Entramos en la casa, parecía muy humilde, tenía el
piso como un collage de revistas, con azulejos de distintos estilos, muebles
viejos y en la mesa del comedor un hule sucio que la cubría. “Esperá acá nene” me dijo la vieja, me senté en un sillón
polvoriento y remendado. De fondo se escuchaba el agua de la ducha derramarse y
me olvidé por un instante de la mugre, del olor de la vieja y que capaz, en su
presencia, no podría ponerla. Me la imaginé a ella debajo del agua, y como las
gotas recorrerían su piel. El vapor se escapaba por el pasillo y como en un
programa de Tinelli apareció ella como una vedette. Era un mujerón pelirrojo de
mini de jean y musculosa ajustada, lo único que le hubiera cambiado eran las
ojotas violetas. Se acercó inocente hacia mí con las manos hacia atrás como las
nenas buenas que cantan el himno en la escuela y me preguntó si quería tomar
algo. Yo en lo único que pensaba era en chuparle la concha pero no lo podía
decir. Dije “agua” y ella desapareció. Desde la cocina me hablaba, hacía ruidos
con los cubiertos y me preguntaba boludeces sobre el viaje y el bar. No lo pude
evitar y me acerqué hasta donde estaba, le apoyé el culo como si mi pija fuera una
espada que pudiera atravesarle el orto y ella me siguió con un movimiento sexy.

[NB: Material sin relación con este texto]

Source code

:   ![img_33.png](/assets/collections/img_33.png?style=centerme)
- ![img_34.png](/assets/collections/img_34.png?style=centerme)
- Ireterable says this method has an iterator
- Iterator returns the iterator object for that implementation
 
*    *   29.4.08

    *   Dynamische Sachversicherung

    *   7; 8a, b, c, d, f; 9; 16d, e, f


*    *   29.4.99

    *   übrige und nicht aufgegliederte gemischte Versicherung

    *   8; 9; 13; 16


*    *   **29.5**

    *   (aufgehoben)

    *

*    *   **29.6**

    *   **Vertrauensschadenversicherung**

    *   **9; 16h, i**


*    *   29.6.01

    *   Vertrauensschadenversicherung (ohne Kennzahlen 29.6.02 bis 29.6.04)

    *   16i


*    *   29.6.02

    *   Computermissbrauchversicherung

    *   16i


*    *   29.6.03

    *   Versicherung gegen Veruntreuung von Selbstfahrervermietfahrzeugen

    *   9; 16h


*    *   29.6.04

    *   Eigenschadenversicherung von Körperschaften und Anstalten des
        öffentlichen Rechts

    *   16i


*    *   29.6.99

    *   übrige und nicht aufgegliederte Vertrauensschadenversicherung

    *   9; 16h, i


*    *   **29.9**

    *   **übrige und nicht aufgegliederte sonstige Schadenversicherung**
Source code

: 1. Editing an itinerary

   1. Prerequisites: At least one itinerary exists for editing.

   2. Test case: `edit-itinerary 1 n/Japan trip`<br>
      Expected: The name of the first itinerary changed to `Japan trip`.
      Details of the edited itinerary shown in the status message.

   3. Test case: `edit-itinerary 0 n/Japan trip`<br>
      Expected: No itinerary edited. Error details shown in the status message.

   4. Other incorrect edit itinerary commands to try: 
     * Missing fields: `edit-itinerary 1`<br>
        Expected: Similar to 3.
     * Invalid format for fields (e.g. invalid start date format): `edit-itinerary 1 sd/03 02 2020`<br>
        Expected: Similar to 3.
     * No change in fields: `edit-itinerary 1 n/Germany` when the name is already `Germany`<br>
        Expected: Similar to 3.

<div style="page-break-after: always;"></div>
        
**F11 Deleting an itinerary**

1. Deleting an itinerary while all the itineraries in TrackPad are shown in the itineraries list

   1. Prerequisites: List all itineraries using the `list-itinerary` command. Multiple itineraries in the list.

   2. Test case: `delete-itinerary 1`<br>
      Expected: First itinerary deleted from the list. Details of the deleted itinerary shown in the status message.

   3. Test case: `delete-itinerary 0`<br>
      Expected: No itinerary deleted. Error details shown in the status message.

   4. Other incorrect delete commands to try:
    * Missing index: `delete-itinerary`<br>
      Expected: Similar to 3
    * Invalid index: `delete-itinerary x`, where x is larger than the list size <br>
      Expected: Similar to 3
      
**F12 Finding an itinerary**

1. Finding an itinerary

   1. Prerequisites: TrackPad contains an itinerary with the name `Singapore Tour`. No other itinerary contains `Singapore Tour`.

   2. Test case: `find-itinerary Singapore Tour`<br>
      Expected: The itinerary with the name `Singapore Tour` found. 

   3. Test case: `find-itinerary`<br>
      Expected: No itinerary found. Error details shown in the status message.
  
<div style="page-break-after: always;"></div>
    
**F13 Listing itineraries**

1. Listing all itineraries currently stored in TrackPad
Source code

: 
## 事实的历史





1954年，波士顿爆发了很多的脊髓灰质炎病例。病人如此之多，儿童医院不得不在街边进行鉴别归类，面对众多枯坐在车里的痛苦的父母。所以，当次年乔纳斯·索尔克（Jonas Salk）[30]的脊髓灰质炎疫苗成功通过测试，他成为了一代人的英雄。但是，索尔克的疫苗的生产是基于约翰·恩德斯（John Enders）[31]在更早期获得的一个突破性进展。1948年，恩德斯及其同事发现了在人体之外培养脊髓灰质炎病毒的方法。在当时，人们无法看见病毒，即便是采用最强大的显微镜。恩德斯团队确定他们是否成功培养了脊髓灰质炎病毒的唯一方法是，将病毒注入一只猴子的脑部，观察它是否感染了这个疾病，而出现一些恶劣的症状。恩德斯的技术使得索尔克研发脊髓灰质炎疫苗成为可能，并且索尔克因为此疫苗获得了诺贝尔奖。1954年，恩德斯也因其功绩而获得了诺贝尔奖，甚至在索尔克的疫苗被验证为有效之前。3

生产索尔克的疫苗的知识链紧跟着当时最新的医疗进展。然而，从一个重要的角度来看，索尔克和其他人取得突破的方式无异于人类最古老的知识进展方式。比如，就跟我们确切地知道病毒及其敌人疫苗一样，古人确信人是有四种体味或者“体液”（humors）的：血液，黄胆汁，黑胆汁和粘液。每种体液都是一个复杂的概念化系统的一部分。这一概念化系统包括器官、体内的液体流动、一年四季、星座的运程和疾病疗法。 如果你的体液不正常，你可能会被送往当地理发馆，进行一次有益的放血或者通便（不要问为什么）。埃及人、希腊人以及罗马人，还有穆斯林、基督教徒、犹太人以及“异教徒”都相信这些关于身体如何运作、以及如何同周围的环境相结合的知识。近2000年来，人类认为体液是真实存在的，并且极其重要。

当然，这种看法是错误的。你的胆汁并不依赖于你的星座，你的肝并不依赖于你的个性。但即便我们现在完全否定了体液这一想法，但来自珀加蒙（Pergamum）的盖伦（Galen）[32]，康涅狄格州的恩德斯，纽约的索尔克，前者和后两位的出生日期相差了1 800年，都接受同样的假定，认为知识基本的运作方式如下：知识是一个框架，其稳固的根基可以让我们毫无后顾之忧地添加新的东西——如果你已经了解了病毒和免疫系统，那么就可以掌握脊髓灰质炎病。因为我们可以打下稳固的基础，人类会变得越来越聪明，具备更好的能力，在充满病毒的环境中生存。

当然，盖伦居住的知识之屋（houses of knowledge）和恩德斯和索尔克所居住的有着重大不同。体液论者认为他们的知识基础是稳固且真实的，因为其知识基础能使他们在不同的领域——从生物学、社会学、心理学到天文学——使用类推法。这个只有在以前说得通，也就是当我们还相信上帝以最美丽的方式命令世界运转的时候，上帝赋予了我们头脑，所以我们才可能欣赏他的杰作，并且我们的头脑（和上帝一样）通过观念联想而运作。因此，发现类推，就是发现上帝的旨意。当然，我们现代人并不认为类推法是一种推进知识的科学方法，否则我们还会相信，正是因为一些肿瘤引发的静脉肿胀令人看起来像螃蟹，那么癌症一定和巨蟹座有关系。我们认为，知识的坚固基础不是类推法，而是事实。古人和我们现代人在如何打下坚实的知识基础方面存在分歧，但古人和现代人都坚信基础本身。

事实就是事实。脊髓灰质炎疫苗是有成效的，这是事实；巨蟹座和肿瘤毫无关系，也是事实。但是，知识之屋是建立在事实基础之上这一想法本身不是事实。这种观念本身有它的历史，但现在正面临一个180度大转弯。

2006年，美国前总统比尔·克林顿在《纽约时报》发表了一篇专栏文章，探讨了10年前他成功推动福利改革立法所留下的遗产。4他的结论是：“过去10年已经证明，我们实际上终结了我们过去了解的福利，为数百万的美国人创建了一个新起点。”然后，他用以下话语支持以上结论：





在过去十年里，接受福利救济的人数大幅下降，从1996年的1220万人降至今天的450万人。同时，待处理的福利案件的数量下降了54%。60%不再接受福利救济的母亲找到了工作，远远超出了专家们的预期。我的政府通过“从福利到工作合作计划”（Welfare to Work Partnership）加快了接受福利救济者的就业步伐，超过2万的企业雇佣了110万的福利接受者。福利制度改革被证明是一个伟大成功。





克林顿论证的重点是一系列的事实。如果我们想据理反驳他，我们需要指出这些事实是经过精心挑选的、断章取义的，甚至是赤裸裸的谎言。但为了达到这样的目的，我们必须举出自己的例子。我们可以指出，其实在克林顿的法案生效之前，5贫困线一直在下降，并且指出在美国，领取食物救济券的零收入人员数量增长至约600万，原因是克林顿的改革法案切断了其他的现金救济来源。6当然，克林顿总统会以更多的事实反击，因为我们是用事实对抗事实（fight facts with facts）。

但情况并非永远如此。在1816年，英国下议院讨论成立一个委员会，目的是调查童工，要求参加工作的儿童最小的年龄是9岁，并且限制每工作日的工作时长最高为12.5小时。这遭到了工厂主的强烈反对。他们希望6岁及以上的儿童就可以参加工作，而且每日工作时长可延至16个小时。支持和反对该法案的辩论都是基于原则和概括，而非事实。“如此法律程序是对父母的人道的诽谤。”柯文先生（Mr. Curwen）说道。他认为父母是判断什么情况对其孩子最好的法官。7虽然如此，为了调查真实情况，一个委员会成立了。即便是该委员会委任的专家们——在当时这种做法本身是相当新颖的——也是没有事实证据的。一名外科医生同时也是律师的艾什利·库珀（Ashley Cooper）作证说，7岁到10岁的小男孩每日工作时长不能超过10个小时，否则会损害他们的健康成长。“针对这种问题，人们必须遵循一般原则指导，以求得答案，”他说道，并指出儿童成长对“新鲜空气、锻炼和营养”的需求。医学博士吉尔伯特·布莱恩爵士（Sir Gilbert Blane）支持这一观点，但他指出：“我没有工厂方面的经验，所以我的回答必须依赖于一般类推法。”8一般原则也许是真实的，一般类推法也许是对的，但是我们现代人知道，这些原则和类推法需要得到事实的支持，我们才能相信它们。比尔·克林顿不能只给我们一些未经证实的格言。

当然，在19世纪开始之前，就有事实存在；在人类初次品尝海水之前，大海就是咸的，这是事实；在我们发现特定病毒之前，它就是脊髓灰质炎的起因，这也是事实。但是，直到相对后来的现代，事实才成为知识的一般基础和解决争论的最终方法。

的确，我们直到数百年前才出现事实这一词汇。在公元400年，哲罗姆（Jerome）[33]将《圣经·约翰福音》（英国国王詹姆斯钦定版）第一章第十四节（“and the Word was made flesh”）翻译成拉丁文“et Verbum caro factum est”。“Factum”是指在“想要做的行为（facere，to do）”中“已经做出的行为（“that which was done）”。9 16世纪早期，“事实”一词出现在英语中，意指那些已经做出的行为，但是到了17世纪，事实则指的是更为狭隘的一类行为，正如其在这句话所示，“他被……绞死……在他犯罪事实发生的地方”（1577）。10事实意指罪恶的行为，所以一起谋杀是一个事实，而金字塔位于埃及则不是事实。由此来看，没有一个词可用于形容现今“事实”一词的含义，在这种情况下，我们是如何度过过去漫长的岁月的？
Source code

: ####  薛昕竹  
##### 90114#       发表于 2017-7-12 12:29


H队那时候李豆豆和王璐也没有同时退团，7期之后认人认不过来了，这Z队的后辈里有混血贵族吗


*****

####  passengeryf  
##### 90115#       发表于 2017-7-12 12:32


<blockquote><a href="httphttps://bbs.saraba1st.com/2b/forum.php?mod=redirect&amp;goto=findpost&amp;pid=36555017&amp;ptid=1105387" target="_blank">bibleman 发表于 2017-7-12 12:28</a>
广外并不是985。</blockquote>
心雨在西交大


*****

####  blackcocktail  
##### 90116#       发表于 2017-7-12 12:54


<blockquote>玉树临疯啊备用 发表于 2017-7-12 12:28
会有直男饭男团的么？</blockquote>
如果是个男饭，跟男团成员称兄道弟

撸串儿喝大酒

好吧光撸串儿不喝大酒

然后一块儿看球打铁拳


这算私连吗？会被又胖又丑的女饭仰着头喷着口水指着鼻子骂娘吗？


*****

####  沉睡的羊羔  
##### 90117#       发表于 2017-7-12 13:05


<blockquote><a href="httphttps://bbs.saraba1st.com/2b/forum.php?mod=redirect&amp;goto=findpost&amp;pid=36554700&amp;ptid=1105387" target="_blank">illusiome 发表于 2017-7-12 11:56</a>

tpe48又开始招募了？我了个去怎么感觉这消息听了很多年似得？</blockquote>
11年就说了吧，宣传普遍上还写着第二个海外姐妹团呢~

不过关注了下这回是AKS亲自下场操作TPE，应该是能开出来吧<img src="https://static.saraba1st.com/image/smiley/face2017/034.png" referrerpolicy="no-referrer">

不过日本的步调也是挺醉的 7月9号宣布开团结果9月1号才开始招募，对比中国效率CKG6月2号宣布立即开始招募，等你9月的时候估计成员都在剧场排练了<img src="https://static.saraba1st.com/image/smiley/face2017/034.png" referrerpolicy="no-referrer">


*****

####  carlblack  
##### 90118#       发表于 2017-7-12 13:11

Me tomó del cuello, se giró y me dió de
tomar el vaso de agua en la boca. Lo tomé desesperado para quitármelo rápido de
enfrente y abalanzarme sobre su cuerpo. La apreté toda, para sentir sus pezones
en mi pecho y mi pija en su concha. Un dolor de estómago me cagó el momento y
literalmente, sentí profundas ganas de cagarme encima, el sorete me pedía a
gritos salir. Le pregunté donde estaba el baño y corrí hacia él. Abrí la puerta
y el vapor no me dejaba ver nada, me senté de pedo en el inodoro y explotó mi
culo de mierda como si fuera una bomba de la segunda guerra mundial. Respiré de
alivio y aflojé la mitad del cuerpo dejándolo caer un poco hacia abajo. Mi
frente se chocó con algo peludo y frío. Del susto me levanté chorreándome las
piernas de mierda y ahí lo ví. Era un brazo humano sobresaliendo de la bañera, corrí la cortina y era un hombre desangrado con
la pija parada y la panza abierta como si lo hubieran escarbado todo dejándole
solo algunos chinchulines. Mis piernas se aflojaron y mi vista poco a poco se empezó a oscurecer. Unas manos de
mujer frenaron mi caída y me colocaron sobre el piso. Mi cuerpo me abandonaba
poco a poco, ahí en ese lugar horrible y sucio, carcomido por las miles de
bacterias me moría y sin ponerla. Ella me miró desde arriba sonriendo y me
saludó sacudiendo sus uñas largas y rojas. Todo se oscureció y su voz gritó: “¡Dale
mamá, aprovechá a cogértelo ahora que está calentito!“.